Recovery of the radioactivity after dermal administration of ammonium14C-thioglycolate to rats

Analysed sample

14C-activity in % of applied dose,
mean (SD)

pH 6

pH 7

pH 8

Rinsings

96.8 (1.2)

96.7 (2.1)

96.1 (1.4)

Adsorption
(application site)

0.82 (0.43)

0.57 (0.24)

0.60 (0.34)

Urine (0-72 h)

0.11 (0.12)

0.091 (0.073)

0.11 (0.11)

Faeces (0-72 h)

0.029 (0.032)

0.028 (0.025)

0.027 (0.025)

Carcass

0.126 (0.087)

0.116 (0.076)

0.121 (0.089)

Total recovery

97.9 (1.1)

97.5 (2.1)

97.0 (1.5)

Cutaneous absorption[1]

1.09

0.81

0.86

[1]total of urine, feces, adsorption at the application site and carcass14C recovery.

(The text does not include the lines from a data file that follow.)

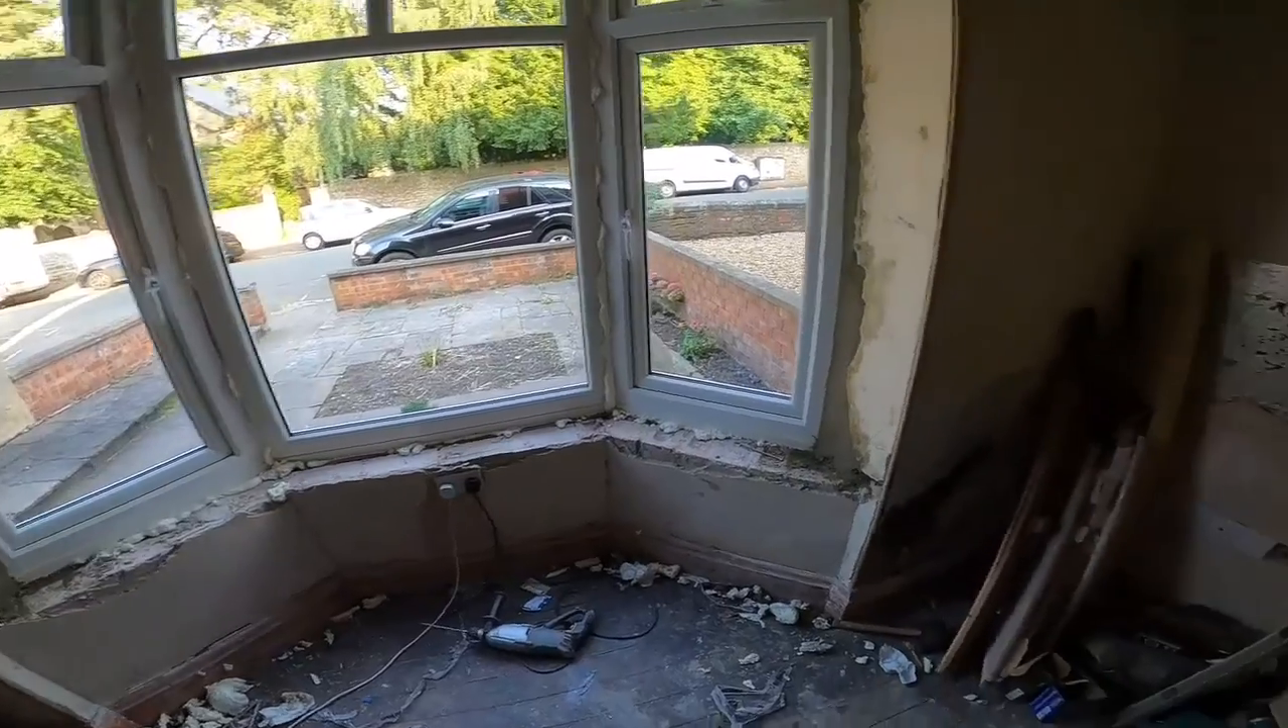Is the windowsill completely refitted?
No.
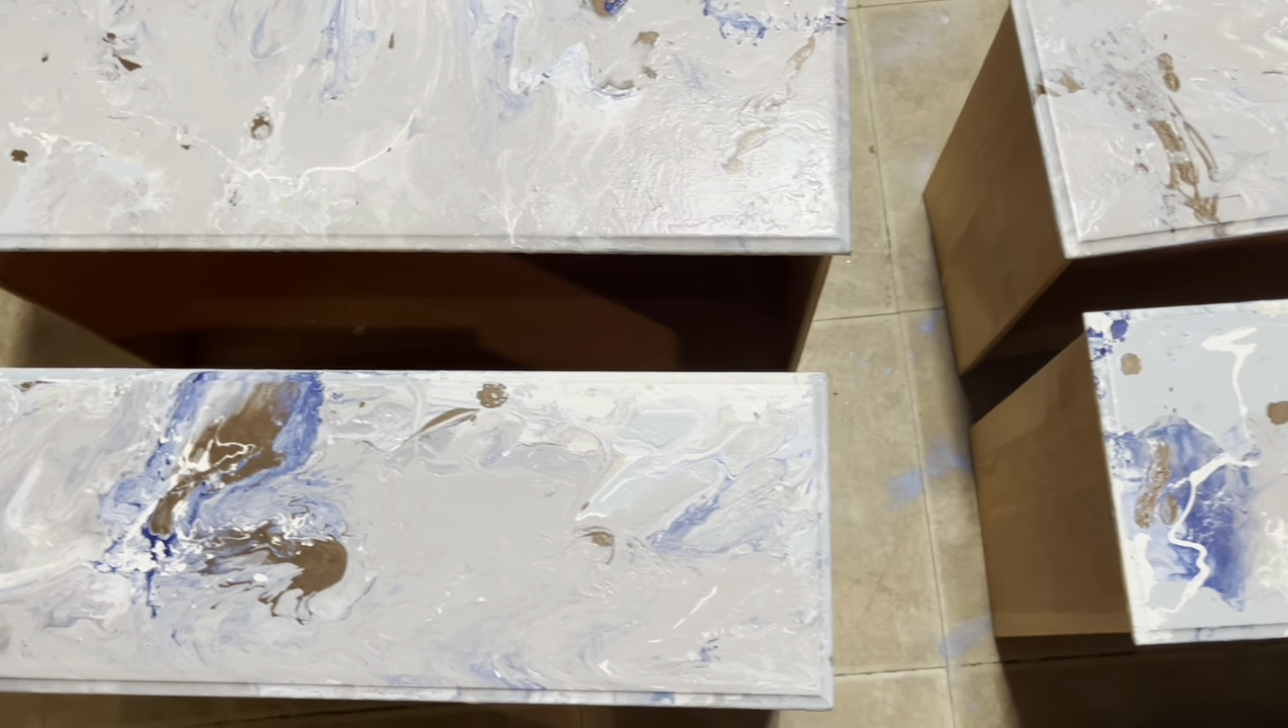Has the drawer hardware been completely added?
No.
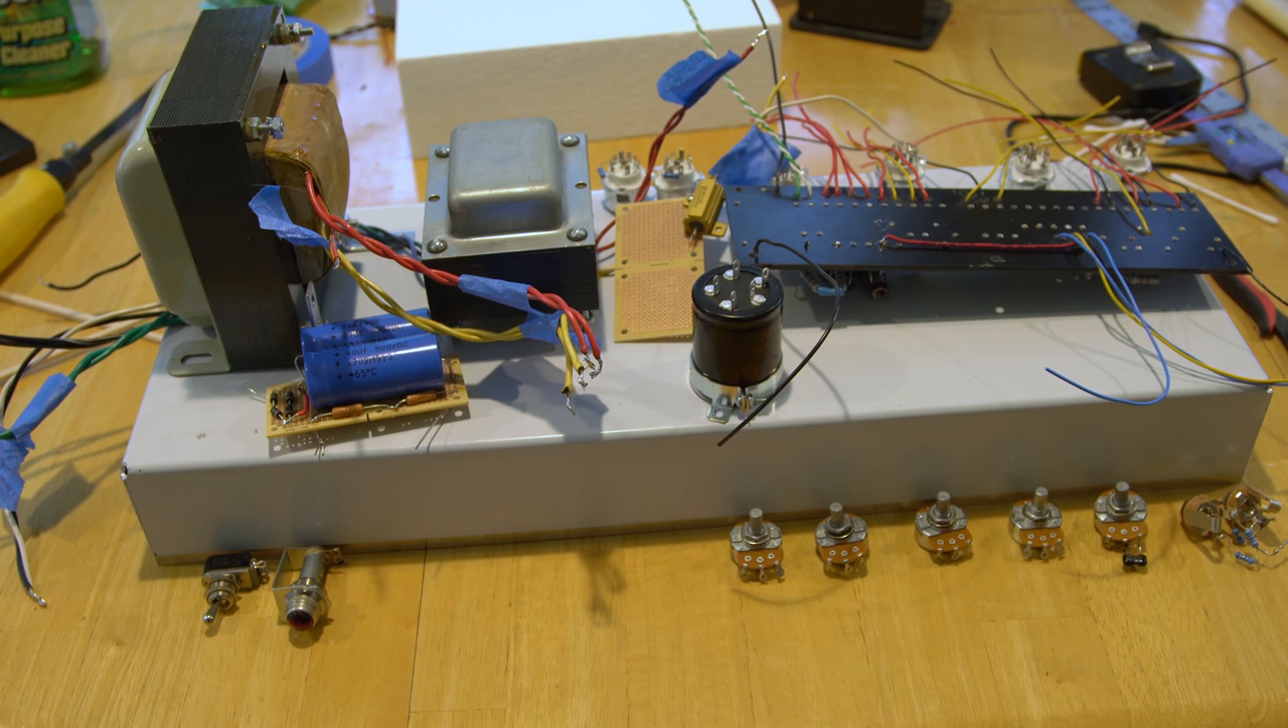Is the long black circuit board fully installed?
No.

Most of the14C was removed from the rat skin during washing of the test material and neutralization solution (mean 96.1 - 96.8%). The mean14C recovered in urine and feces in the pH 6, pH 7, and pH 8 exposure groups was 0.139%, 0.119%, and 0.137%, respectively. The mean14C-content of the skin at the application site for the pH 6, pH 7, and pH 8 exposure groups was 0.82%, 0.57%, and 0.60%, respectively. The mean cutaneous absorption for 11% Ammonium14C-thioglycolate at pH 6, pH 7, and pH 8 was 1.09%, 0.81%, and 0.86%, respectively. Cutaneous absorption and14C concentrations in urine, feces, and carcasses were higher in males than females, but it was determined that this was not statistically significant (Reindl, 1993).

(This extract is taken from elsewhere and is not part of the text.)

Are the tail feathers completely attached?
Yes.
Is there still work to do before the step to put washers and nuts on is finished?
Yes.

The urinary excretion of an ammonium thioglycolate solution (0.6 N, pH 9.3) was evaluated in rabbits (2.3-3.0 kg, strain not stated). A single application (1.0 ml/kg, equivalent to 65.5 mg/kg bw) of the solution containing 0.10 to 0.20 µCi of 35S was made via a syringe to a clipped area (15% of body surface) on an animal's right side (apparently without occlusion and rinsing). At 24 hours, 16.22 ± 0.55 % of the labeled sulphur had been excreted in the urine, while in the following 48 hours 6.46% was excreted. When the same volume was applied on 4 successive days, approximately 35-40% of the total35S had been excreted in the urine within this time (Gershbein, 1979).

The range finding study of an in vivo micronucleus test (Haddouk, 2006)) showed that pH can significantly affect the systemic toxicity of thioglycolic acid after a dermal application to mice. No mortality and no clinical signs were observed at 1491 mg thioglycolate/kg/day at pH 7 for 2 days. In contrast, 2 out of 3 males died after the first treatment with 1500 mg thioglycolate/kg/day at pH 4. Thus, it seems that the dermal penetration of thioglycolic acid is pH-dependent, the more the pH is acidic, the less the molecule is ionized and more it is absorbed.